In September I had the blessing of walking the North Wales Pilgrim’s Way from the beautiful new Pilgrim Doors of Chester Cathedral for 156 miles across North Wales to Bardsey Island at the tip of the Llyn peninsula.

Three years ago I turned 70 and retired from my vocation in Medicine as a GP. I wanted to mark this by making a pilgrimage and seeking God for direction for the next phase of life. The opportunity of a place on the Bardsey Retreat organised by St Beuno’s and the Spirituality Committee of the Bardsey Island Trust gave me the impetus to get organised and to plan my pilgrimage to end with the week on Bardsey.

How do I summarise in a few paragraphs this experience? I am struggling to put into words how this pilgrimage and the retreat felt and how powerfully they affected me.

Perhaps I can paint a few word pictures of what was, for me, a very spiritual and, simultaneously, a very physical experience.

The joy of being so aware of walking each step with Jesus for two weeks – even (perhaps especially) the steps which were steep and uphill. The gradual realisation that my feet and legs were coping well and the hills were becoming (slightly) easier to climb.

The peace and tranquillity of the many small, rural churches, and the coolness of the interiors on very hot days!

Prayer times inside sun-lit churches and outside in old graveyards under ancient trees.

Old churchyard gates – and new ones.
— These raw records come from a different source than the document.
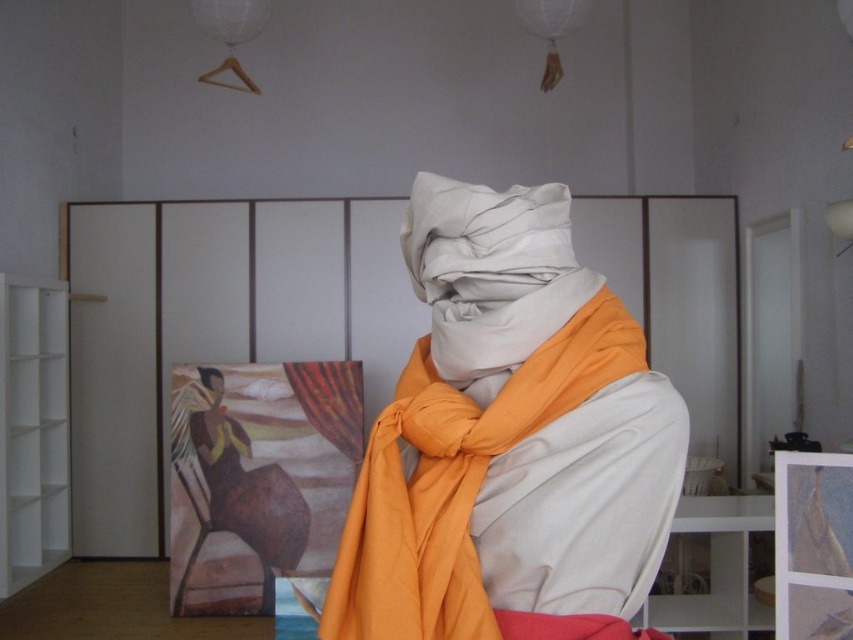
You are standing in the art studio and want to move from the point at coordinates point (431,218) to the point at coordinates point (206,387). Can you walk directly between them without any obstacles?

Point (431,218) is in front of point (206,387), so there is an obstacle blocking the path between them. You cannot walk directly between them without encountering an obstruction.

You are an artist trying to place a small sticker exactly at the point with coordinates [473,410] in the image. According to the description, where should you place the sticker?

The point with coordinates [473,410] is on the matte white scarf at center, so you should place the sticker there.

You are an artist trying to decide which scarf to use for your next sculpture. The matte white scarf at center and the matte orange scarf at center are both in front of you. Which scarf has a greater width?

The matte white scarf at center has a greater width than the matte orange scarf at center according to the description.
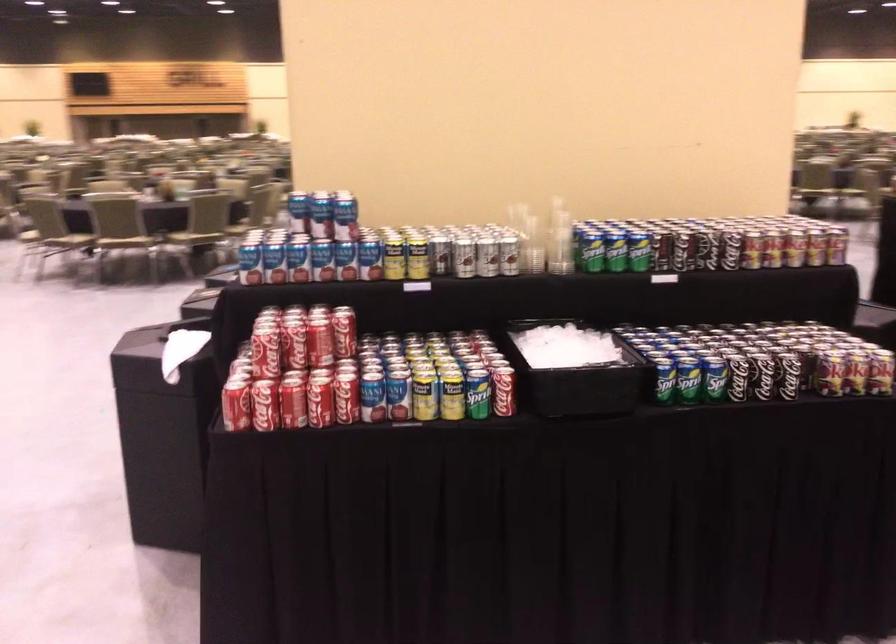
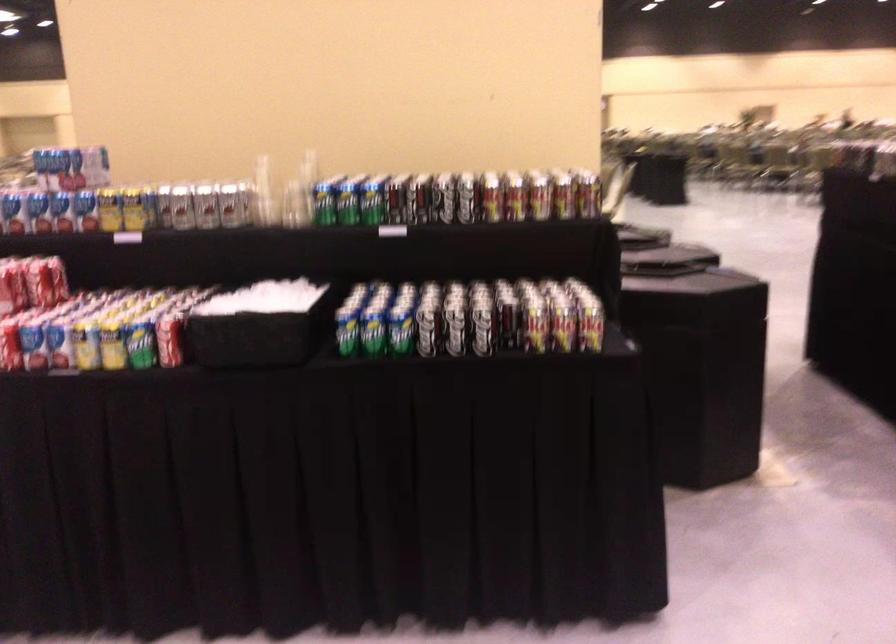
In the second image, find the point that corresponds to point (368, 261) in the first image.

(85, 210)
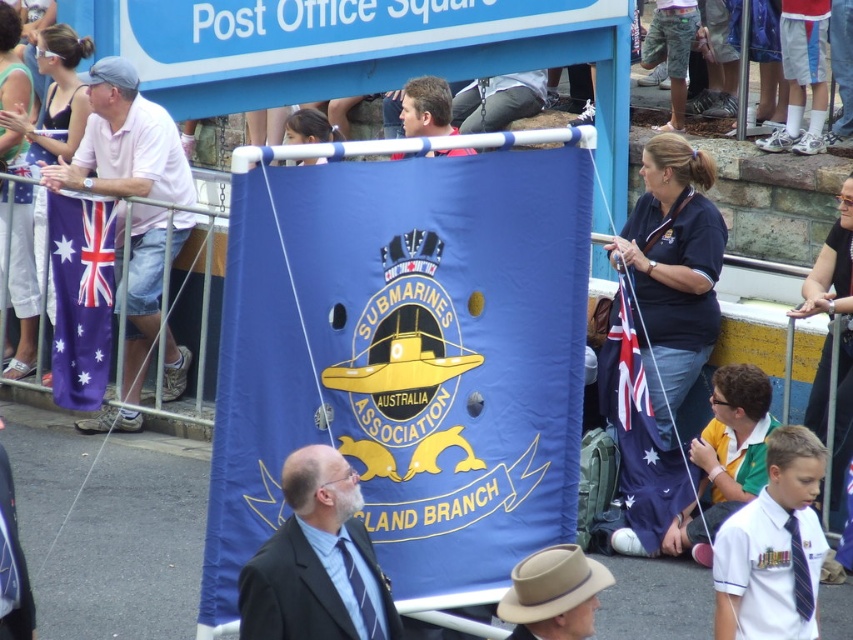
Does white cotton shirt at left have a lesser height compared to blue fabric flag at lower right?

In fact, white cotton shirt at left may be taller than blue fabric flag at lower right.

Who is more forward, (x=158, y=164) or (x=643, y=440)?

Point (x=643, y=440)

Where is `white cotton shirt at left`? white cotton shirt at left is located at coordinates (125, 144).

Who is more distant from viewer, [161,115] or [311,547]?

The point [161,115] is behind.

Is point (134, 248) positioned after point (273, 612)?

Yes, it is.

Find the location of a particular element. This screenshot has width=853, height=640. white cotton shirt at left is located at coordinates (125, 144).

Is point (160, 276) less distant than point (560, 595)?

That is False.

Between point (181, 387) and point (560, 596), which one is positioned in front?

Point (560, 596) is in front.

You are a GUI agent. You are given a task and a screenshot of the screen. Output one action in this format:
    pyautogui.click(x=<x>, y=<y>)
    Task: Click on the white cotton shirt at left
    The image size is (853, 640).
    Given the screenshot: What is the action you would take?
    pyautogui.click(x=125, y=144)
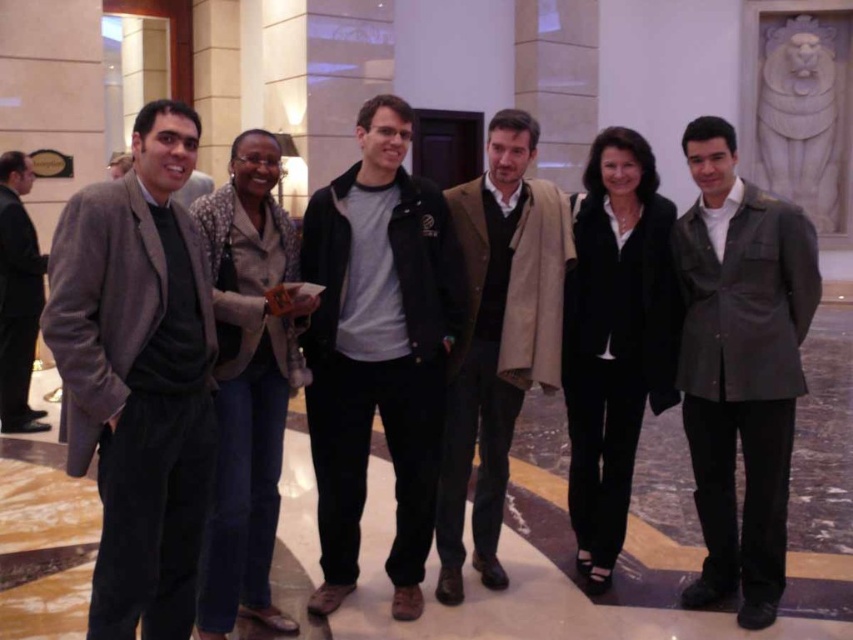
Which is more to the right, dark gray leather jacket at right or brown woolen scarf at center?

dark gray leather jacket at right

Can you confirm if dark gray leather jacket at right is wider than brown woolen scarf at center?

In fact, dark gray leather jacket at right might be narrower than brown woolen scarf at center.

Who is more forward, (x=698, y=150) or (x=515, y=285)?

Point (x=698, y=150) is in front.

Image resolution: width=853 pixels, height=640 pixels. I want to click on dark gray leather jacket at right, so click(740, 365).

Does black matte jacket at center have a lesser width compared to dark gray leather jacket at right?

No.

Is black matte jacket at center to the right of dark gray leather jacket at right from the viewer's perspective?

Incorrect, black matte jacket at center is not on the right side of dark gray leather jacket at right.

Find the location of a particular element. black matte jacket at center is located at coordinates (378, 349).

Who is more forward, (154,180) or (392,369)?

Positioned in front is point (154,180).

Is gray woolen blazer at left bigger than black matte jacket at center?

Incorrect, gray woolen blazer at left is not larger than black matte jacket at center.

The width and height of the screenshot is (853, 640). I want to click on gray woolen blazer at left, so click(137, 376).

This screenshot has height=640, width=853. Identify the location of gray woolen blazer at left. (137, 376).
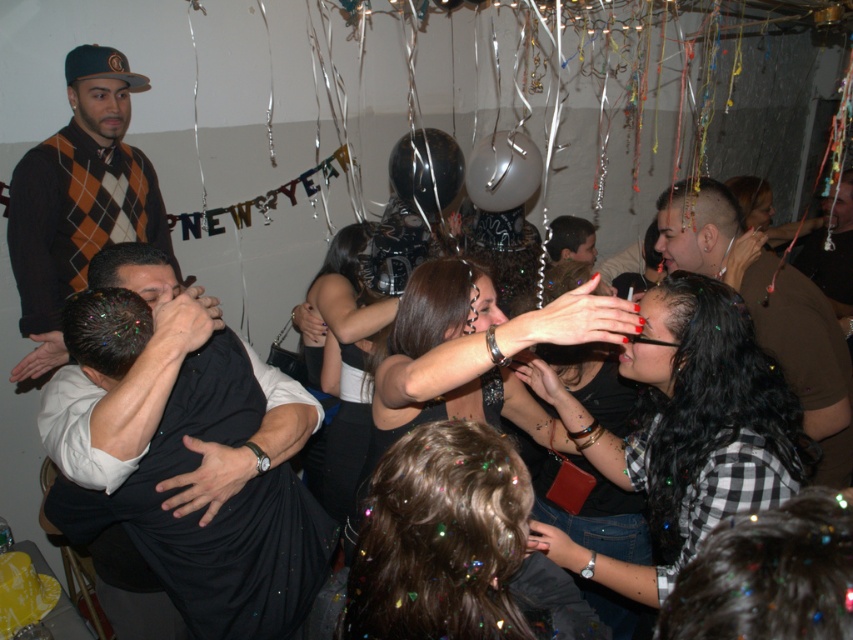
You are a photographer at the party and want to capture a photo that includes both the shiny brown leather jacket at right and the translucent plastic balloon at upper center. The camera you are using has a maximum focus range of 70 centimeters. Will you be able to include both objects in the same frame without moving the camera?

The shiny brown leather jacket at right and the translucent plastic balloon at upper center are 78.03 centimeters apart from each other. Since the distance between them exceeds the camera maximum focus range of 70 centimeters, you will not be able to include both objects in the same frame without moving the camera.

You are a photographer at the party and want to take a photo of the shiny brown leather jacket at right and the translucent plastic balloon at upper center. Since the balloon is smaller, will it appear smaller in the photo compared to the jacket?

Lych-gates and flower-filled entrances.

The warmth of hospitality in so many different places – convents and cabins, inns and farmhouses.

The friendliness of ‘chance’ meetings on the way – and the interest in pilgrimage and the significance of my staff.

The surprise and joy of arriving on a Sunday morning at St Beuno’s church in Clyynog Faur just in time for the start of the communion service and the gift of being invited to join the congregation in sharing bread and wine.

The gift of the words ‘Igam Ogam’ from a Welsh speaking member of the congregation when talking about that day’s destination at Nant Gwrtheyrn (at the bottom of a 2000-foot zig-zag path).  ‘Igam Ogam’ is the Welsh for ‘Zigzag’ - but more literally ‘One step after another – and not necessarily in the same direction’. Those are now the key gift words of my pilgrimage!

The beauty of the views and paths along the cliffs of the North Llyn coastline. The sighting of seals fishing in coves below.

The simple, everyday, ‘God-incidences’ – like the only calm days of the third week being each of the two Saturdays when we sailed over to, and returned from, Bardsey.

The isolation and simplicity of life on Bardsey.

Watching the sheep be sheep – simply munching grass all day every day!

The glory of God’s light show at sunset – the sun going down behind the mountains of Ireland.

So … now begins the harder task of integrating all these experiences and the changes in me back into life in Waverton! Learning to become more and more aware of Jesus with me in the day-to-day tasks(without a pilgrim staff to remind me of His presence).

Continuing my journey in my daily life.